Economists expect the consumers price index rose at an annual pace of 1.1 percent the three months ended March, slowing from a 1.6 percent pace in the December quarter, according to the median in a poll of 12 economists surveyed by Bloomberg. That compares to the Reserve Bank's quarterly projection of 0.6 percent for an annual rise of 1.1 percent. The economists predict CPI rose 0.5 percent in the March period, accelerating from a 0.1 percent quarterly pace in December.
The fall in education costs reflects the first step in Labour-NZ First’s free tertiary education policy, with the first year of study becoming free this year.
ANZ Bank New Zealand economists said the fees-free first-year tertiary education policy broadly offset any inflationary pressure coming from the usual annual increase in tobacco excise duty, with a 4 percent fall in the education group instead of its typical first quarter rise. The bank's economists forecast CPI rose 0.4 percent in the quarter.
"Outside of housing, the inflation pulse is expected to remain soft," said ANZ economist Miles Workman. ANZ expects a lift in purchasing of houses and rents. "March typically sees solid rent increases and anecdotes suggest this year is no exception," said Workman.

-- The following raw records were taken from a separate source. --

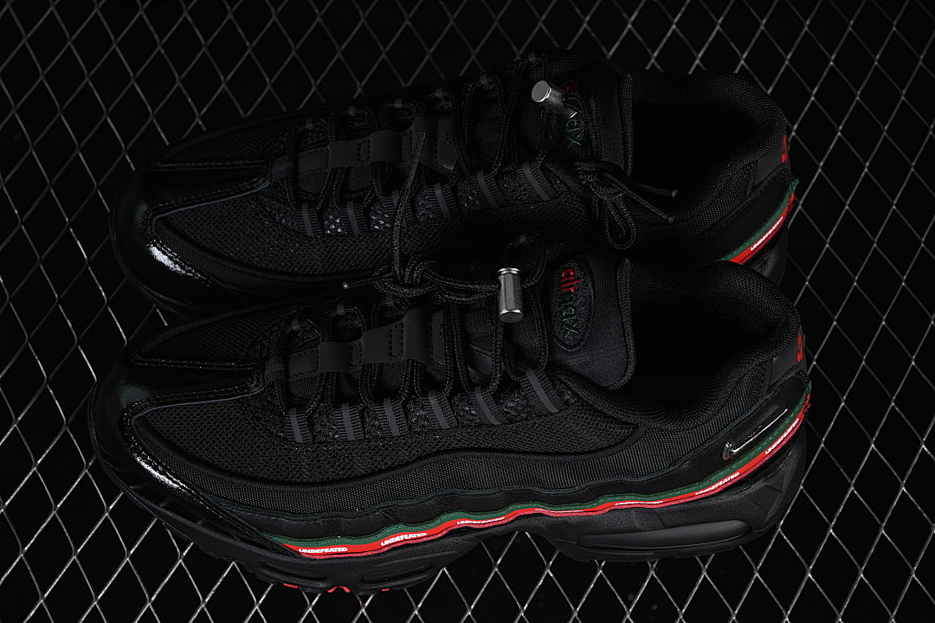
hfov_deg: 27.0
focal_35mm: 75
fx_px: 1948
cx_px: 468
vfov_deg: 18.2
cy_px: 312
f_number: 6.3
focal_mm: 50
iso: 160
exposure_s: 1/50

ASB Bank chief economist Nick Tuffley also said "housing costs remain a key driver of inflation, while policy changes suggest education costs will be a drag on inflation pressures over 1Q. With little evidence of core inflation lifting yet, we expect the RBNZ to leave the OCR (official cash rate) on hold until August 2019," said Tuffley. ASB expects inflation increased 0.5 percent quarter-on-quarter.

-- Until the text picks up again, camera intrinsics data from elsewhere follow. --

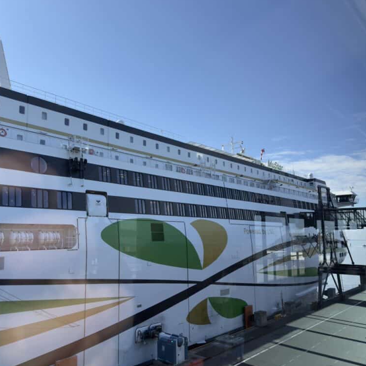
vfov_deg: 55.6
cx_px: 150
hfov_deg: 55.3
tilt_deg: +7.9
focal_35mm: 29
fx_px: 347
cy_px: 184
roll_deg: +0.2
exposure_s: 1/2985
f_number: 1.78
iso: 64
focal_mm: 6.76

Bank of New Zealand's head of research Stephen Toplis said "the single biggest downward contribution is likely to come from the education group". He noted the other big negative contribution is likely to come from the transport group – not from fuel prices but passenger transport services. This is because international airline prices typically plummet in the March quarter each year reversing the usual surge in December.
He said BNZ had expected inflation to lift 0.3 percent on the quarter but today raised that forecast to 0.4 percent after government figures showed food prices jumped 1 percent in March. "We knew that poor weather was going to push fresh vegetable prices higher but we hadn’t expected the 10.6 percent increase that occurred in this subgroup. Accordingly, we have pushed our pick a notch higher though we note that this increase will be unwound in due course as growing conditions improve," he said.